Daily order volumes, once in the range of 80 to 90 million, crossed 200 million at the peak of the battle. At the worst point, Meituan was reportedly losing about 2 yuan per order while rivals were losing as much as 6 yuan.

Beijing is watching

The bidding war arrives at an awkward moment. On 11 June, Beijing’s market regulator reprimanded Alibaba, JD.com, Pinduoduo, Douyin, and Xiaohongshu for misleading promotional tactics during the annual 618 shopping festival, sending Alibaba’s Hong Kong shares down 6%.

China’s grocery platforms have engaged in years of subsidy-driven price wars, perpetuating what Beijing calls “involution,” the destructive competition the government has been trying to curb since it imposed a record 18.2 billion yuan fine on Alibaba in 2021. While consolidation may reduce fragmentation, it also risks concentrating market power in the hands of a few dominant platforms.

The strategic context

Alibaba sold its 73.7% stake in Sun Art to DCP Capital for approximately $1.6 billion as part of a broader divestiture programme to refocus on its e-commerce and AI core. The sale crystallised a roughly $1.8 billion loss on an investment Alibaba had made just two years earlier.

The Pupu bid signals that Alibaba has not abandoned local commerce, but is shifting from running physical hypermarkets to controlling instant delivery infrastructure. “It tells us Alibaba is serious about local commerce again, but it also tells us the China e-commerce profit pool may remain contested for longer,” said Charu Chanana, chief investment strategist at Saxo Markets.

Market reaction

Meituan’s shares slid as much as 3.1% in Hong Kong on Friday, while Alibaba gained as much as 3.5%. The divergence reflects investors’ view that Alibaba is gaining ground in a segment Meituan has long dominated.

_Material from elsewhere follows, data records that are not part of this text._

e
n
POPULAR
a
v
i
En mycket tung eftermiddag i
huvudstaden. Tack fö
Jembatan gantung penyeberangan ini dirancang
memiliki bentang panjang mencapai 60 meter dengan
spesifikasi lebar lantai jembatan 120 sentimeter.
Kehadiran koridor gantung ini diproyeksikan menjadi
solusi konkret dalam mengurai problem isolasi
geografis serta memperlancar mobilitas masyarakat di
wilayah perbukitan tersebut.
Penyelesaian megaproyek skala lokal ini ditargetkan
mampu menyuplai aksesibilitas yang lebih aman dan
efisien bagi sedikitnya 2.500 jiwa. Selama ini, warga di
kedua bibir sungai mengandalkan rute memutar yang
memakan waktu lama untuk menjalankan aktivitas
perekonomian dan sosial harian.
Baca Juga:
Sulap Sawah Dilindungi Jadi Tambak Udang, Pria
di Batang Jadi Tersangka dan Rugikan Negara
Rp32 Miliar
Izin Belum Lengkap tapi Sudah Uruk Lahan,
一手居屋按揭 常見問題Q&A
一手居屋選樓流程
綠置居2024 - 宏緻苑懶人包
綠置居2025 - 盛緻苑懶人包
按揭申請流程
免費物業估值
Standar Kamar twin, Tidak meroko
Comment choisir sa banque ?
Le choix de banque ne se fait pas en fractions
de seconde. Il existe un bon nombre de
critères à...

The escalating valuations also highlight how scarce independent delivery assets have become. Alibaba’s $1.5 billion bid values Pupu at roughly 0.36 times revenue, a steep premium over the $600 million offer but not unreasonable for a platform with daily consumer access in a market where the three largest Chinese tech companies are all competing for the same customers.

The flags

The sale process is confidential and deliberations are ongoing. No deal is guaranteed, and terms could change.

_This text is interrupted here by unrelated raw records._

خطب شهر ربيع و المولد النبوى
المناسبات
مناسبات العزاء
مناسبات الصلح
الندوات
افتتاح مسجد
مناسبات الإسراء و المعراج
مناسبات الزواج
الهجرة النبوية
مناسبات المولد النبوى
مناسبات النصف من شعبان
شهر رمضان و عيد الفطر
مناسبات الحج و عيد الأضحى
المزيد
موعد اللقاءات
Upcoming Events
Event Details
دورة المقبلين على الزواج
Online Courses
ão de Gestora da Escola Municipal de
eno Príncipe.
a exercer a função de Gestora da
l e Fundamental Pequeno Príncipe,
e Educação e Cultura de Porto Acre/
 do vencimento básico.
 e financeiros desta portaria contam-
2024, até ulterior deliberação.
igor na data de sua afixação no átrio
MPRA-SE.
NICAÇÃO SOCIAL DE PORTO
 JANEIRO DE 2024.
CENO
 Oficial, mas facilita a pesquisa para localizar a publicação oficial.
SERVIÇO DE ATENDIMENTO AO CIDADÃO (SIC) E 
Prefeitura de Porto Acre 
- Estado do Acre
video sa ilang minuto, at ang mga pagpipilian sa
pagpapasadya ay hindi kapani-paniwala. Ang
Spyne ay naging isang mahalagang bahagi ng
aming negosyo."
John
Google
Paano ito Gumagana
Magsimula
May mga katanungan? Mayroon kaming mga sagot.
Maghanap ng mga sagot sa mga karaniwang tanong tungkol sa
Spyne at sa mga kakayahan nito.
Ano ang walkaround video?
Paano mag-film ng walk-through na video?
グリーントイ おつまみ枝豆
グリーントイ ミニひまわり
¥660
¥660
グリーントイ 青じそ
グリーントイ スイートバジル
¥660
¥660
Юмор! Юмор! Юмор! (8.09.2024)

Meituan’s proposed acquisition of Dingdong is awaiting antitrust approval, and any Pupu sale to an industry leader could face similar regulatory review from Beijing. The escalating bids may signal a shift away from profitability and back toward market-share competition, raising the question of whether consolidation will actually end the subsidy-driven delivery wars or merely concentrate them among fewer, larger players.